Records from a collection:
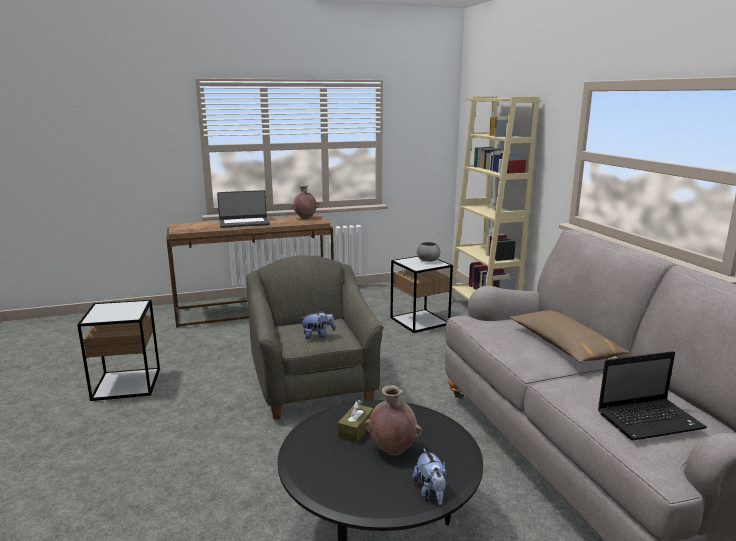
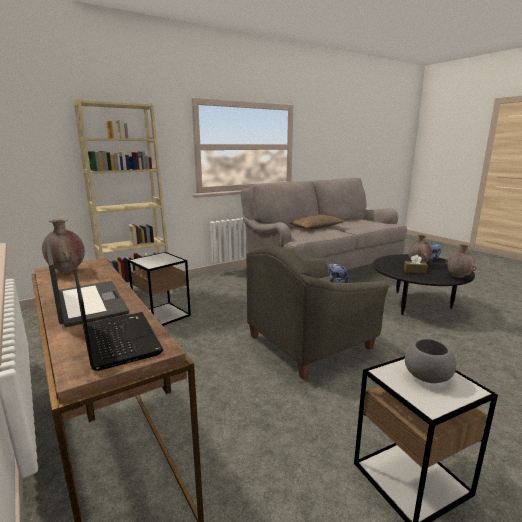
camera: 105 degrees left, 0 degrees up
grey bowl [417,242,440,261] -> grey bowl moved to [405,339,456,383]
laptop [598,351,707,440] -> laptop moved to [74,269,163,371]
none -> brown vase [445,243,477,278]

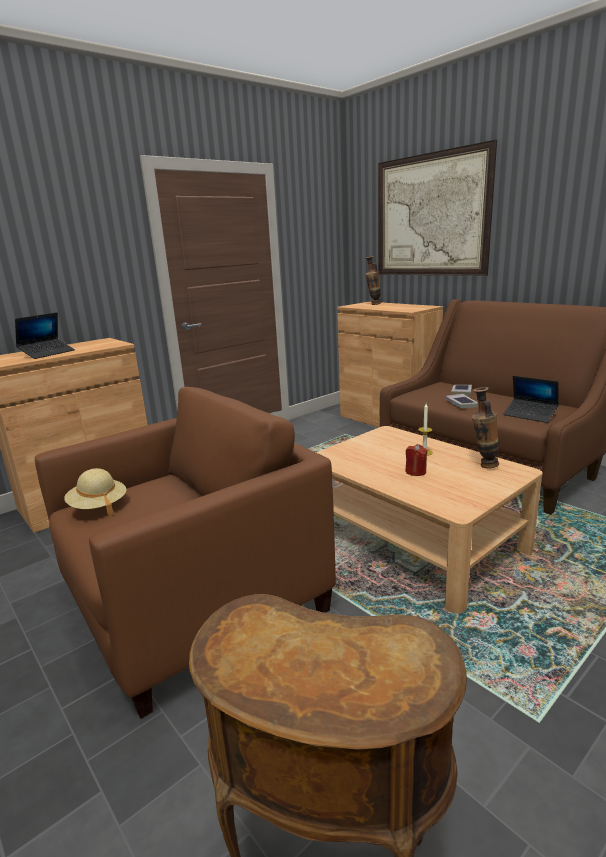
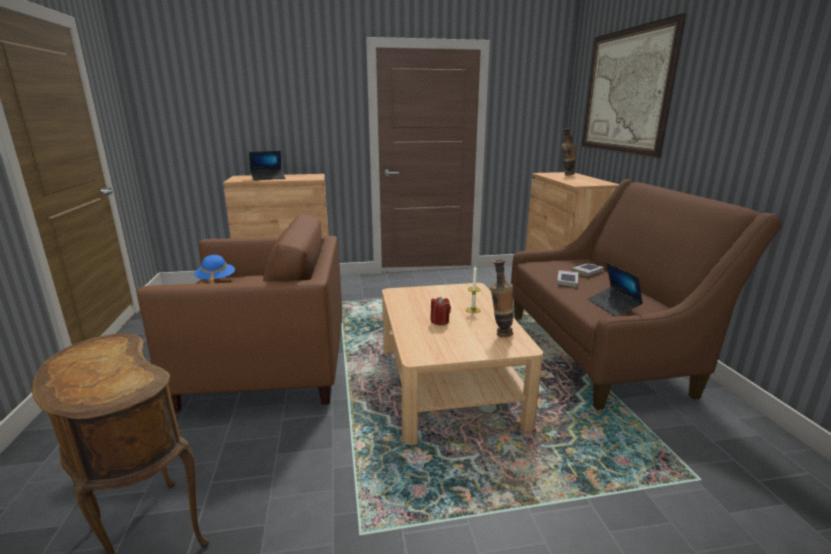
camera: 30 degrees right, 0 degrees up
beige hat [64,468,127,516] -> blue hat [194,255,235,283]

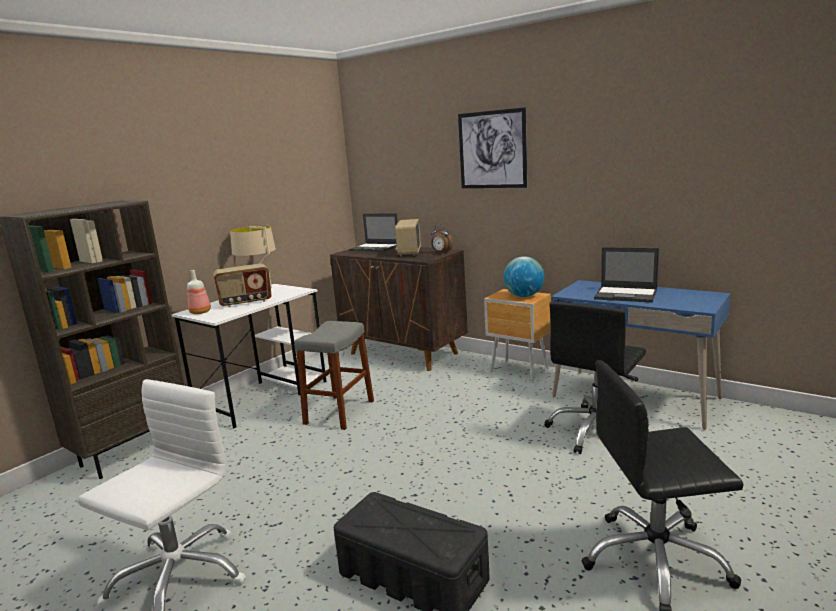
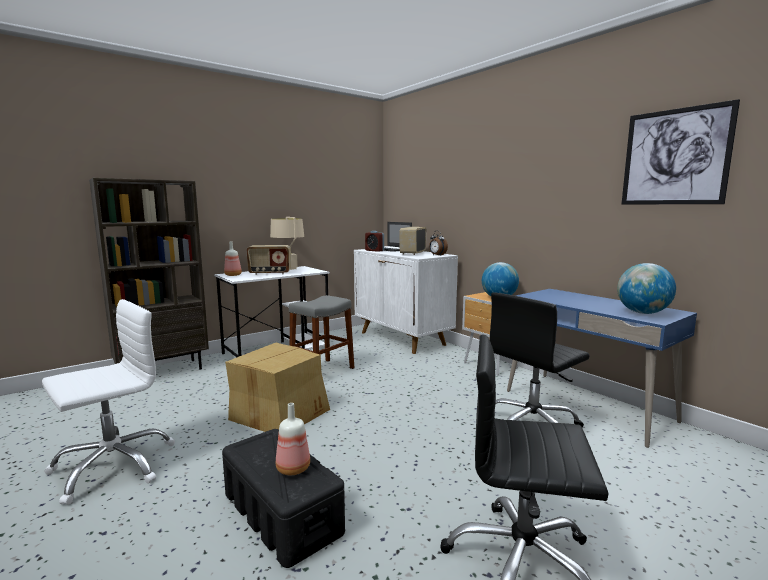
camera: 15 degrees right, 5 degrees down
brown cabinet [330,247,468,371] -> white cabinet [354,249,458,354]
picture [458,107,527,188] -> picture moved to [622,99,740,204]
laptop [594,247,659,303] -> none
none -> cardboard box [225,342,330,432]
none -> bottle [276,403,310,475]
none -> alarm clock [365,231,384,252]
none -> globe [617,263,676,314]

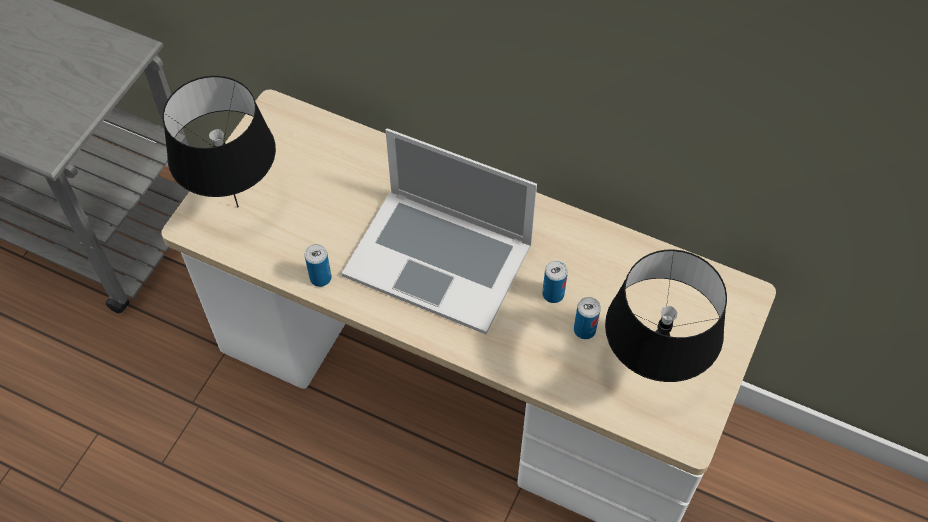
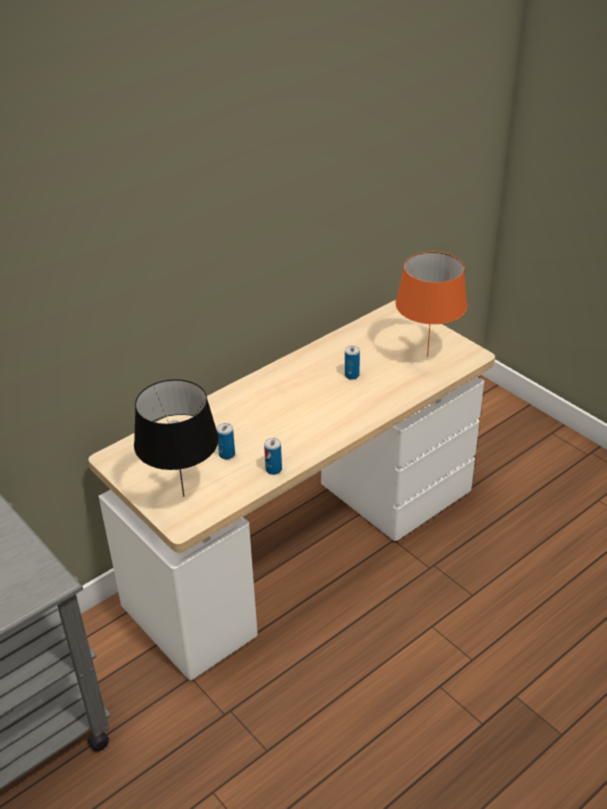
camera: 65 degrees left, 20 degrees down
laptop [342,128,537,334] -> none
can [574,297,601,339] -> can moved to [217,423,235,459]
black table lamp [605,250,727,382] -> orange table lamp [396,252,467,357]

Work request :: Using the entries above, return each line in which the word "brown" occurs.

Solution to this problem ::
none -> brown vase [445,243,477,278]
brown cabinet [330,247,468,371] -> white cabinet [354,249,458,354]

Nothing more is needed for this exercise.